Secure Wireless Transmission for Reconfigurable Intelligent Surface Aided Full Duplex Systems

TL;DR

This paper proposes a novel secure wireless communication scheme using reconfigurable intelligent surfaces in full duplex systems, optimizing beamforming and artificial noise to maximize secrecy rates against eavesdroppers.

Contribution

It introduces an optimization framework combining passive and active beamforming with artificial noise for enhanced security in RIS-assisted full duplex systems.

Findings

Proposed algorithm outperforms baseline schemes in secrecy rate.

Efficient joint optimization of beamforming and artificial noise.

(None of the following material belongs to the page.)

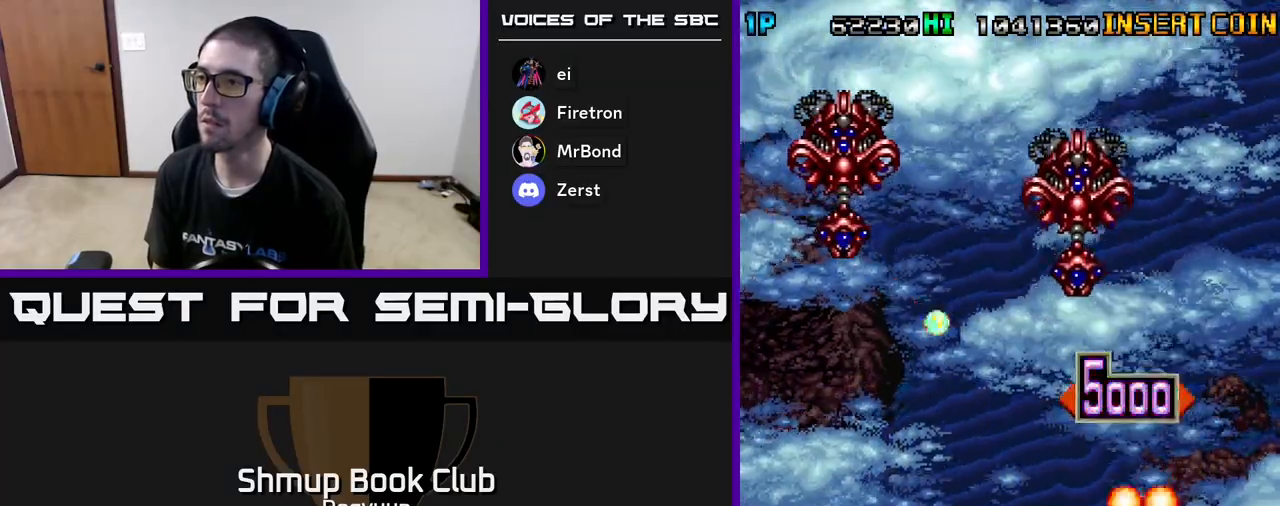
{"buttons": ["A", "DPAD_UP", "DPAD_LEFT"], "events": [[67, "A", "up"], [117, "A", "down"], [300, "A", "up"], [367, "A", "down"], [467, "DPAD_UP", "down"]]}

Simulation results validate the effectiveness of the scheme.

Abstract

This letter considers the secure communication in a reconfigurable intelligent surface (RIS) aided full duplex (FD) system. An FD base station (BS) serves an uplink (UL) user and a downlink (DL) user simultaneously over the same time-frequency dimension assisted by a RIS in the presence of an eavesdropper. In addition, the artificial noise (AN) is also applied to interfere the eavesdropper's channel. We aim to maximize the sum secrecy rate of UL and DL users by jointly optimizing the transmit beamforming, receive beamforming and AN covariance matrix at the BS, and passive beamforming at the RIS. To handle the non-convex problem, we decompose it into tractable subproblems and propose an efficient algorithm based on alternating optimization framework. Specifically, the receive beamforming is derived as a closed-form solution while other variables are obtained by using semidefinite relaxation (SDR) method and successive convex approximation (SCA) algorithm. Simulation results demonstrate the superior performance of our proposed scheme compared to other baseline schemes.